The Lives of Francis Ford Coppola
New York magazine|December 21, 2020-January 3, 2021
The director on recutting The Godfather Part III and an epic, chaotic career—which he’s not done with just yet.
By Bilge Ebiri

FRANCIS FORD COPPOLA is trolling me about our resemblance. “This guy looks like I did 30 years ago,” he says when my bearded face appears for the first of our Zoom calls. Coppola, 81, might be grayer now, and he hasn’t technically made a new film in nearly a decade, but that hasn’t stopped him from releasing a steady stream of material. This month comes one of the most extensive recuts of all: a new edition of 1990’s The Godfather Part III, now called Mario Puzo’s The Godfather, Coda: The Death of Michael Corleone. It’s shorter, leaner, and certainly clearer, with a new ending that, ironically, lets Al Pacino’s Michael Corleone live. Recently, Coppola discussed the power of editing, his family, and the many dramatic arcs of his career.

Let’s talk about … well, I still can’t help but call it Godfather Part III. What prompted you to go back to it?

A third Godfather was not something I had thought necessary. But I had a very happy collaboration with Mario Puzo [the author of the book The Godfather and a co-screenwriter of the films]. He was like an uncle figure to me. He came up with that idea that we should call the film The Death of Michael Corleone and that it should be a coda or an epilogue. When I suggested that to Paramount, they said, “No, it has to be called The Godfather Part III.” And I realized that was also probably because that meant there could be a four, and a five, and … But I didn’t have the clout that I had had years earlier, when Godfather was such a success.

It was a big, complicated movie. When we were ready to shoot the daughter’s scenes, we had been stalling because Winona Ryder didn’t show up. Then she dropped out. Paramount was pushing hard to put in a name actress, but it was very important to me that it be a teenager; you should see the baby fat on the girl. Sofia had been in some little films for me, as all my children had. So I asked her to come in. She didn’t particularly want to, but she did it. When the picture came out, the press came after Sofia so much. It was just like the story: The bullets that killed the daughter were really meant for the father. I felt that I did this to her. Of course, Sofia went on to have a wonderful career of her own, but it must have hurt her terribly to be told, “You ruined your father’s picture,” when in fact she hadn’t.

The film was quite successful at the time, financially and critically.

At first, the picture had a good reaction, but then, little by little, the opinion of Godfather Part III started to erode. I was haunted by how I had missed the boat, so to speak. What was wrong with the picture? I felt the story wasn’t clear. And the story was really interesting. You probably don’t know this, but at that time, there was a guy named Charlie Bluhdorn, who was the head of Gulf and Western, and he bought Paramount, but what no one knew was that the Paramount studio was [linked to] the Vatican. The Vatican had a huge real-estate company called Immobiliare under Archbishop Marcinkus, who was somewhat corrupt or involved with some very corrupt people. [Bluhdorn owned both Paramount and part of Immobiliare.]

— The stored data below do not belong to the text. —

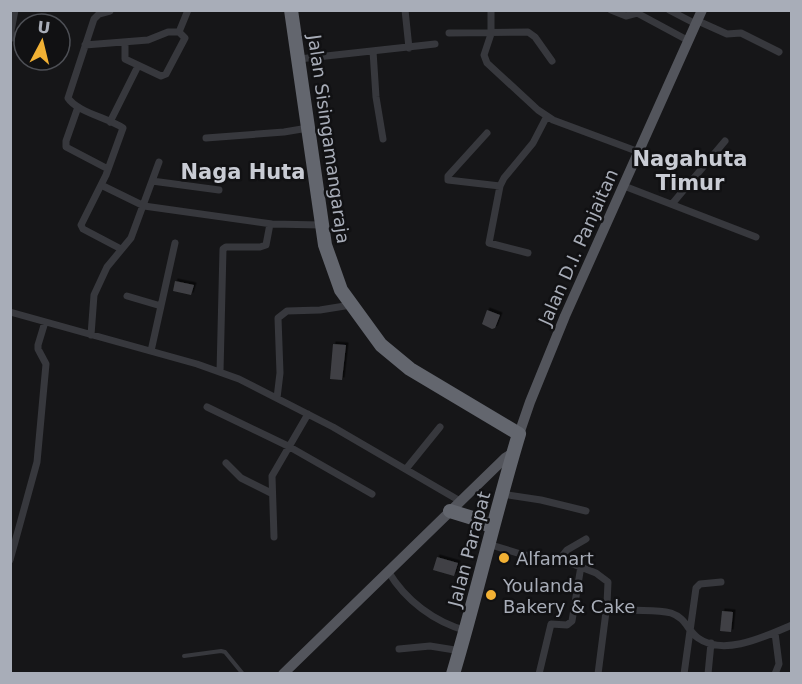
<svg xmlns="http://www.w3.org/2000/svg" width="802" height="684" font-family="'DejaVu Sans',sans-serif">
<defs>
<filter id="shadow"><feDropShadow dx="2.5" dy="-2.5" stdDeviation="0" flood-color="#0009"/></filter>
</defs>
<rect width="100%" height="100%" fill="#161618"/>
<path fill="#404145" filter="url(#shadow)" d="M175 281 194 285 191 295 173 291Z
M487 310 500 315 495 328 492 329 482 324Z
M333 344 346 345 342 380 330 379Z
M437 557 458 563 454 576 433 570Z
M722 611 733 612 731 632 720 631Z"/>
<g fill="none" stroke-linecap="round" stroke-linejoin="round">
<path stroke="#37383d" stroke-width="4" d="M184 656 221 651 225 652 243 674"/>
<path stroke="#37383d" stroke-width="7" d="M405 10 409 48
M491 10V34L484 55 487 63 538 110 553 120 639 152
M611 10 626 16 637 13 689 41
M669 10 696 24
M110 11 99 14 94 19 68 98C77 112 108 118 123 128L106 175 81 225 83 229 121 249
M698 21 727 34 741 33 779 52
M179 32 188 10
M449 33 528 32 535 37 552 61
M13 38 11 31 15 10
M85 45 148 40 168 32H179L185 38 166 74 161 76 125 59V42
M373 51 376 97 383 139
M299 59 435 44
M78 107 66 141V147L108 169
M110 122 138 66
M487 133 448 176V180L500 186 504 178 533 143 547 116
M206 138 284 132 308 128
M152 181 219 190
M101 185 144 206 272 224 321 225
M500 186 489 243 528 253
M624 186 756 237
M672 204 725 141
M127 296 161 306
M10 312 197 364 239 379 333 427 460 501
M91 335 94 295 107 267 131 238 159 162
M151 351 175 243
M220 372 223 249 226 247H260L266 245 270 224
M277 398 280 373 278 318 287 311 320 310 351 305
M207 407 288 446 372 494
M226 463 241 478 271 493
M406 469 440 427
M502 494 541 500 586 511
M274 537 272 476 308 414
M488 544 524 555 560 559 596 573 608 582 607 604C626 615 650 607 671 613 686 618 687 630 698 638 724 657 766 636 792 625
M560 559 567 550 586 539
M10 560 37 462 46 364 38 349V345L45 322
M388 571C405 600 434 622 467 631
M775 633 779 664 775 674
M399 649 430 646 461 651
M539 674 551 624 567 625 572 621 581 566
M598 674 607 604
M684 674 696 588 700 584 721 582
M708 674 711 643"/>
<path stroke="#53555c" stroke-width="10" d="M519 434 530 402 565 316 702 10
M283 674 505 458 513 453"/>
<path stroke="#63666e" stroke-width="14" d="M291 10 325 245 341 290 381 345 410 369 519 434C495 513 477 594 453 674
M450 511 476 519 492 527"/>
</g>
<g fill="#f2b134" stroke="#111113" stroke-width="2">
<circle cx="504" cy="558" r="6"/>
<circle cx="491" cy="595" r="6"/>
</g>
<g text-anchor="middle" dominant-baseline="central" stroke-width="5" stroke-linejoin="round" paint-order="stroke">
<g font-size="18" fill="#a8adb8" stroke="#111113">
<text transform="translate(329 139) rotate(82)">Jalan Sisingamangaraja</text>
<text transform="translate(578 247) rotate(-66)">Jalan D.I. Panjaitan</text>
<text transform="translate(469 549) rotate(-75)">Jalan Parapat</text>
</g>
<g font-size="18" fill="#a8adb8" stroke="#111113" text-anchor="start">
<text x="516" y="558">Alfamart</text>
<text x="503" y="585">Youlanda<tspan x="503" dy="21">Bakery &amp; Cake</tspan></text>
</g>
<g font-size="21" font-weight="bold" fill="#c9ccd4" stroke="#111113">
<text x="690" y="159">Nagahuta<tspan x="690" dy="24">Timur</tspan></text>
<text x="243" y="172">Naga Huta</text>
</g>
</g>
<rect width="802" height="684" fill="none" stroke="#a8adb8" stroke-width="24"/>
<g transform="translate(42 42) rotate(7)"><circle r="28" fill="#111113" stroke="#4d4f55" stroke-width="1.5"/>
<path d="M0-4.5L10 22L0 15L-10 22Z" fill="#f2b134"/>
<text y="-9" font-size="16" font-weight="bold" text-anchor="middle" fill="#a8adb8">U</text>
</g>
</svg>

Charlie Bluhdorn told me all of this stuff to amuse me, I guess. And so I thought, Wouldn’t it be ironic if I used what Charlie Bluhdorn had told me about the Vatican’s involvement? The more I learned about it, the more corrupt it seemed. But I hadn’t really made that clear enough in the first cut. A lot of people didn’t know, I think, what was going on in terms of the business story. I hadn’t started the film right where it should have started, which is the deal that Michael Corleone was involved in with the Vatican.

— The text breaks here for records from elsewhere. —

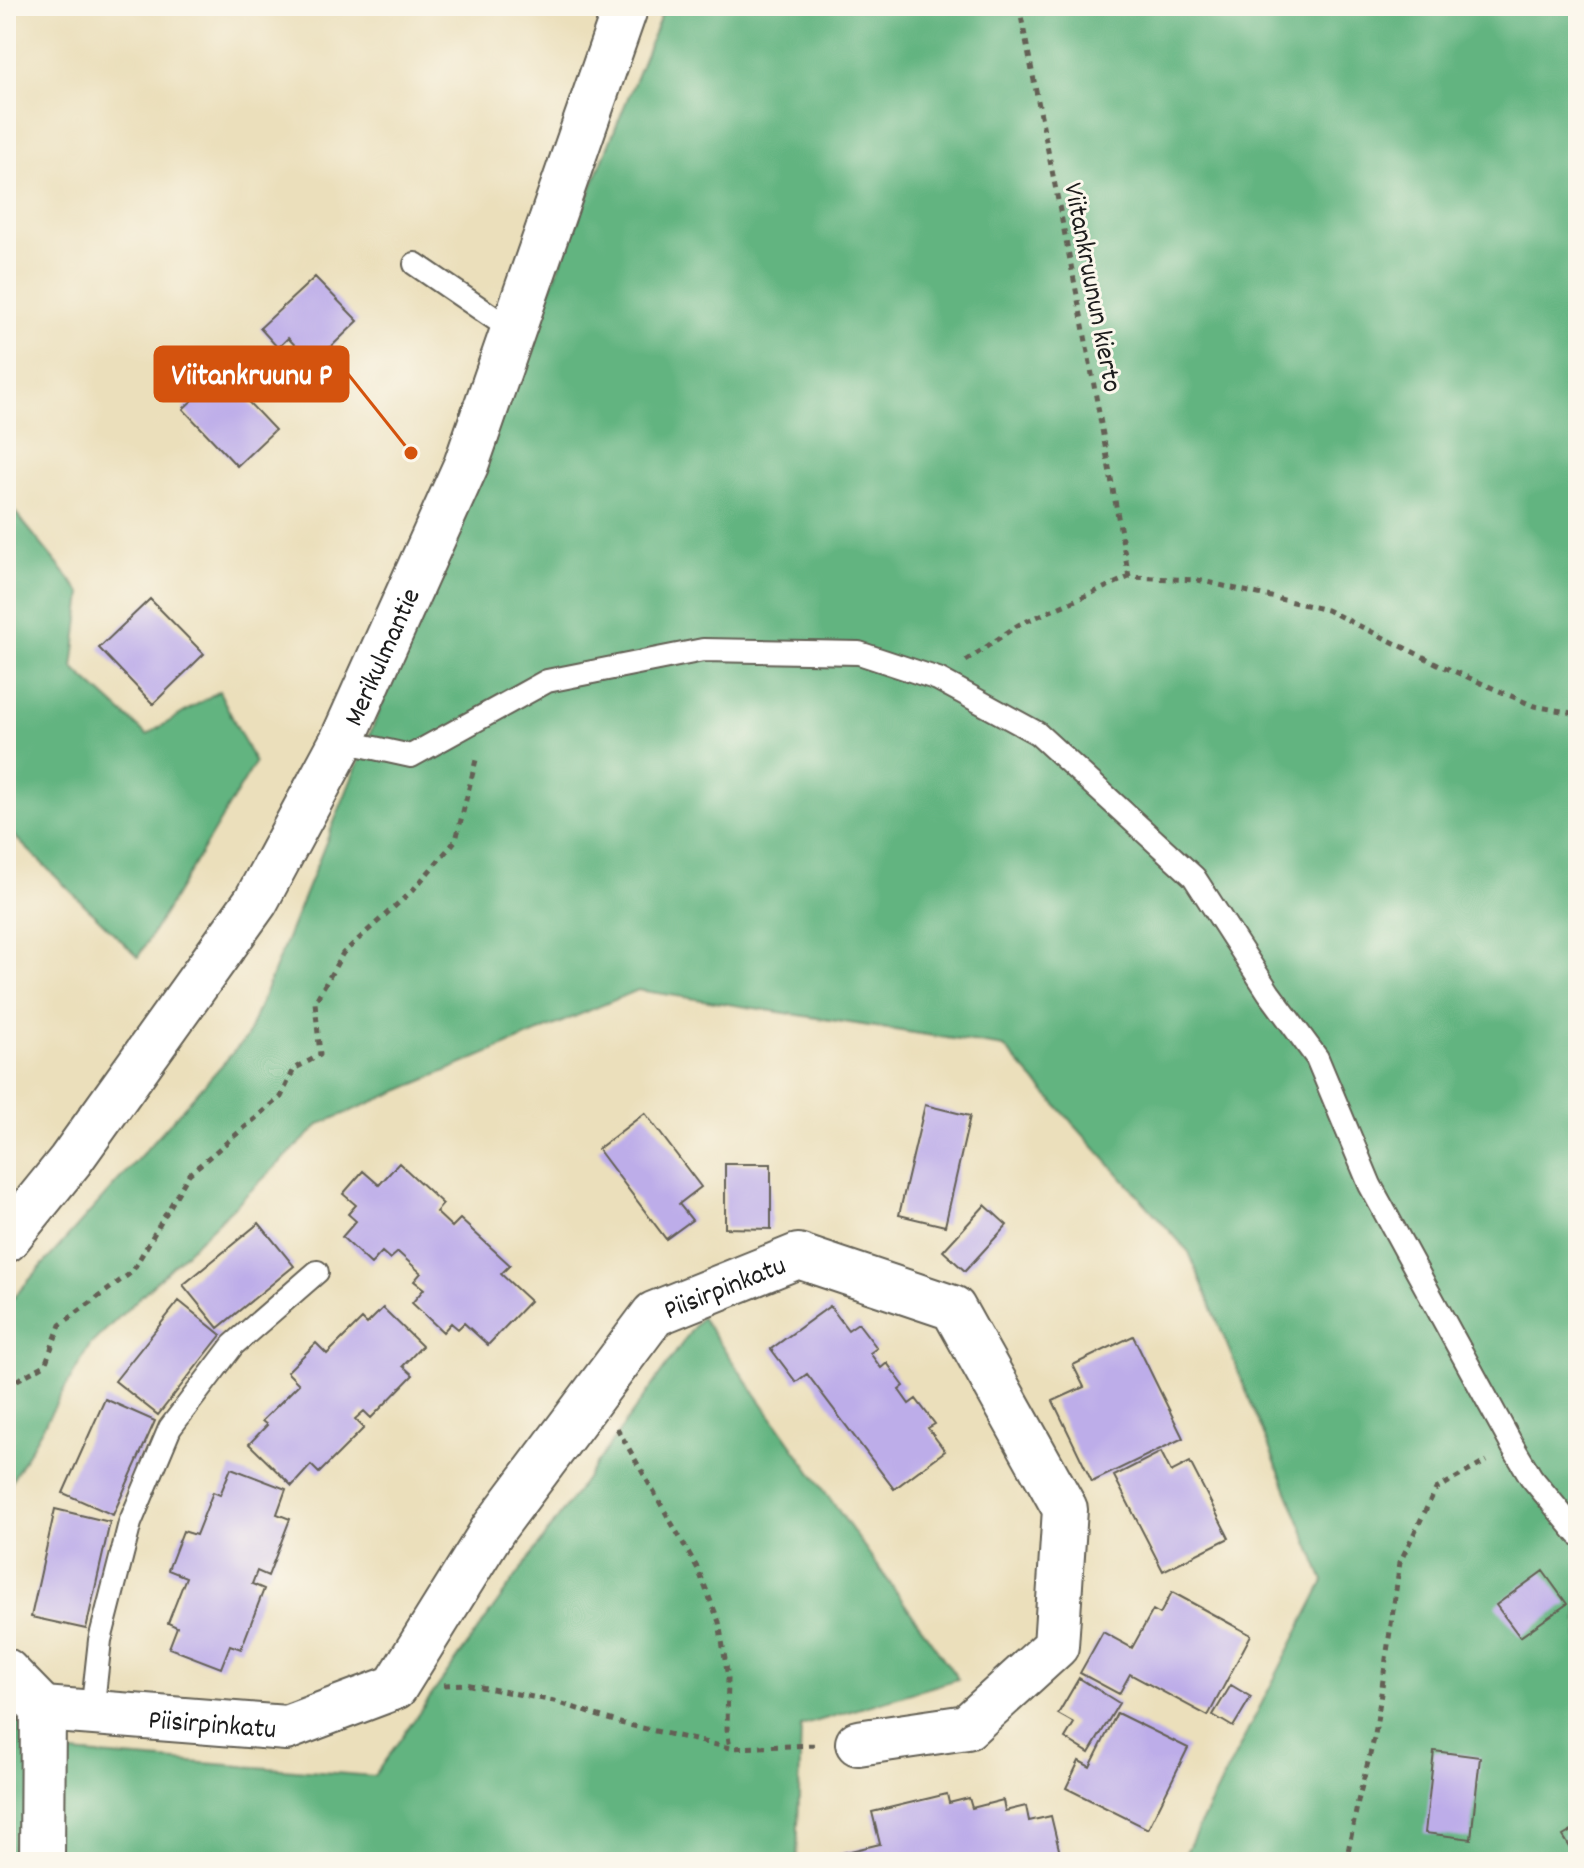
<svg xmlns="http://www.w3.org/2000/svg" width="1584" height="1868" viewBox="0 0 1584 1868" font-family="Dekko,sans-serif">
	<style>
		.forest { fill: #62b480; stroke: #3f684e; stroke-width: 2 }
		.building { fill: #bdade9 }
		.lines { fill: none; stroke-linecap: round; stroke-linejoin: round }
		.service-casing { stroke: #646054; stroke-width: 26 }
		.minor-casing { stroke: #646054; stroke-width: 48 }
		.tertiary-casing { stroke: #646054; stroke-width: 48 }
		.path { stroke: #646054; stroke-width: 5; stroke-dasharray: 6 6; stroke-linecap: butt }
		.service { stroke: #fff; stroke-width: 22 }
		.minor { stroke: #fff; stroke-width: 44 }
		.tertiary { stroke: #fff; stroke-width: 44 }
		.labels { text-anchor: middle; stroke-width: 6; stroke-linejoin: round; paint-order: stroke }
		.street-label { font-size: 28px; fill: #1c1c1c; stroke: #fbf7ec }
		.leader { fill: none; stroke: #d4530e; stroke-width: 3 }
		.callout-dot { fill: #d4530e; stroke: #fbf7ec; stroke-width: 3 }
		.callout { fill: #d4530e; stroke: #d4530e; stroke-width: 3 }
		.callout-label { font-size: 30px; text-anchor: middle; font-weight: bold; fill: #fff }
	</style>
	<rect width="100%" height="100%" fill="#fbf7ec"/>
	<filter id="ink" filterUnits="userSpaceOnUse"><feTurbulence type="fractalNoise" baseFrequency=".0125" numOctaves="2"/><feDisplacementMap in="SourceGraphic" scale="16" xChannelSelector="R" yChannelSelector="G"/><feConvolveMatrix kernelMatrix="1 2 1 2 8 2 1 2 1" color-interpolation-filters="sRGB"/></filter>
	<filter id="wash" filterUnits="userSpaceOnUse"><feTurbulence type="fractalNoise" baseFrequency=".006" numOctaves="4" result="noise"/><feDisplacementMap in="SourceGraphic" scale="32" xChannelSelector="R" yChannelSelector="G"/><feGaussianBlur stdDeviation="1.8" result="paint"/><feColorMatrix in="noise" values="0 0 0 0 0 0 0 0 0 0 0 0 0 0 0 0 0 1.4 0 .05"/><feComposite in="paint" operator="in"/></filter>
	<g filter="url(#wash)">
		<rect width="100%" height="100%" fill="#ebdfbb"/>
		<path class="forest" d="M665,6H1578V1862H1181L1324,1581L1189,1252L1004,1047L638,990L320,1124L90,1345L6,1491V1306L247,1037Z
			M6,501L82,594L73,668L147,735L219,691L255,763L138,957L6,828Z
			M701,1317L958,1679L801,1726L797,1862H6V1711L59,1752L374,1776Z"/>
		<g id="blocks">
			<path class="building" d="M315,277L358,321L313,364L288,338L278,348L260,328Z
				M221,373L275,430L237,466L183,409Z
				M150,599L204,654L153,704L99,648Z
				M925,1105L970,1116L945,1226L899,1215Z
				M645,1113L701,1187L679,1204L692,1220L666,1239L598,1149Z
				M399,1163L443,1204L436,1212L452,1227L460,1219L510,1265L501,1274L530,1301L488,1345L464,1323L458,1329L451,1323L443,1332L412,1303L424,1289L414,1281L421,1273L398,1252L390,1259L382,1252L371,1264L342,1237L356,1221L348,1214L356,1205L343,1194L363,1171L379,1185Z
				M725,1164H771V1229L725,1228Z
				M985,1205L1007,1225L965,1271L943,1251Z
				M259,1223L294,1266L218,1328L183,1285Z
				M179,1301L221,1335L158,1415L115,1381Z
				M830,1306L848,1330L858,1323L877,1348L870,1353L881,1368L887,1363L904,1386L899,1390L909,1404L916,1399L935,1424L928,1428L945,1451L894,1489L807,1374L796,1382L771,1349Z
				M383,1308L422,1346L403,1366L413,1375L371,1418L364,1411L355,1419L364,1428L319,1473L311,1465L292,1486L249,1444L267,1425L262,1421L299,1384L287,1372L316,1343L327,1354L362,1319L367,1324Z
				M1133,1336L1183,1438L1092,1482L1053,1401L1084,1387L1073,1365Z
				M105,1399L155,1421L113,1515L63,1493Z
				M1161,1452L1171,1472L1190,1462L1229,1538L1163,1571L1114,1476Z
				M231,1468L286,1489L277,1514L290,1519L268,1576L257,1571L252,1584L264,1589L241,1649L230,1645L221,1668L169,1648L177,1627L168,1623L186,1577L168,1570L183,1531L196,1535L213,1492L220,1495Z
				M55,1509L110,1522L86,1629L31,1617Z
				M1543,1571L1567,1604L1520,1637L1496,1605Z
				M1172,1592L1251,1635L1208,1716L1130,1674L1119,1694L1080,1673L1103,1632L1132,1648L1153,1610L1160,1614Z
				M1079,1678L1119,1703L1089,1753L1065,1738L1074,1723L1058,1714Z
				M1231,1685L1251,1697L1233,1727L1213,1715Z
				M1117,1713L1188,1748L1148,1829L1066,1788L1079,1761L1090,1767Z
				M1434,1751L1480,1757L1471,1839L1425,1833Z
				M947,1794L949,1803L969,1798L972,1808L1003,1800L1005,1811L1026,1806L1029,1821L1051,1816L1062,1862H826L825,1857L880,1844L872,1812Z
				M1578,1827V1860L1563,1836Z"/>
		</g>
	</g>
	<g filter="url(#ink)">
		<use href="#blocks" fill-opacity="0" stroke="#646054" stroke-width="2"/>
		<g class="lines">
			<defs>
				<path id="service" d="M415,264L513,331
					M342,741L411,756L547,681L703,650L859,653L938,679L1037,733L1194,877L1269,993L1317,1058L1370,1185L1513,1447L1531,1477L1578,1534
					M92,1713L100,1640L130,1523L170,1428L233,1345L317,1272"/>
				<g id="minor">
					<path d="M6,1671L43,1709L42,1862"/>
					<path id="s1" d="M43,1709L286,1728L395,1687L494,1528L654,1314L798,1256L953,1308L1065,1509L1056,1646L967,1727L858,1743"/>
				</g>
				<g id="tertiary">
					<path id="s2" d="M6,1240L70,1161L256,901L342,741L466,465L626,6"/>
				</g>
			</defs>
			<use href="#service" class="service-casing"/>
			<use href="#minor" class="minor-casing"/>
			<use href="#tertiary" class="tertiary-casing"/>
			<path class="path" d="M1019,6L1082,320L1129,577
				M966,661L1018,625L1129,577L1198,580L1327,610L1442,666L1534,706L1578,714
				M6,1386L45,1365L60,1325L132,1272L189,1174L281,1097L294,1069L320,1055L315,1002L343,953L413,890L456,840L477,756
				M617,1428L698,1569L719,1622L728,1678L727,1730L730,1748
				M444,1685L465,1684L554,1701L620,1723L730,1748L818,1745
				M1346,1862L1358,1801L1375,1735L1400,1562L1436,1489L1487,1461"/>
			<use href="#service" class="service"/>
			<use href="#minor" class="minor"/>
			<use href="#tertiary" class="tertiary"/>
		</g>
	</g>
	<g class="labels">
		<g class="street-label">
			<text transform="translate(1095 287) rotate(79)" y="10">Viitankruunun kierto</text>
			<text dy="10" stroke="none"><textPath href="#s2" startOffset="696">Merikulmantie</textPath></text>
			<text dy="10" stroke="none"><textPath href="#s1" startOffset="890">Piisirpinkatu</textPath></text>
			<text dy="10" stroke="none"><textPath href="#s1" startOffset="170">Piisirpinkatu</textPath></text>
		</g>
	</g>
	<path class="leader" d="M411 453L348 374"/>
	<circle class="callout-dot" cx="411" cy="453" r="8"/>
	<rect class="callout" x="155" y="347" width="193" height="54" rx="8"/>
	<g class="callout-label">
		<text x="252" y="384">Viitankruunu P</text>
	</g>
	<rect width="1584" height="1868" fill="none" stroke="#fbf7ec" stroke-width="32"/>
</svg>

It’s amazing how changing just a few minutes can have such a huge impact on a movie.

Movies are an illusion, and the emotion that the audience gets out of the movie doesn’t really come from the movie; it comes out of themselves. I have seen movies change from devastating to wonderful in my life. And it could be made in a day, the audience reaction. When we previewed The Godfather Part II in San Francisco, we had a terrible reaction. That night, I made 121 changes, which is unheard of, because to make an editorial change when the film already has music and everything is really hard. We went three days later and previewed it again in San Diego, and it was night and day. I mean, if you make a car, and the thing is not quite in there, it won’t go. Then you do one little stupid thing, and suddenly it goes. This is the nature of all complex constructions.

I was watching George Lucas’s documentary about you not long after I’d rewatched Hearts of Darkness, your wife’s documentary about the making of Apocalypse Now. One thing that stood out to me in both of those films is that you seem very stressed when you’re on set.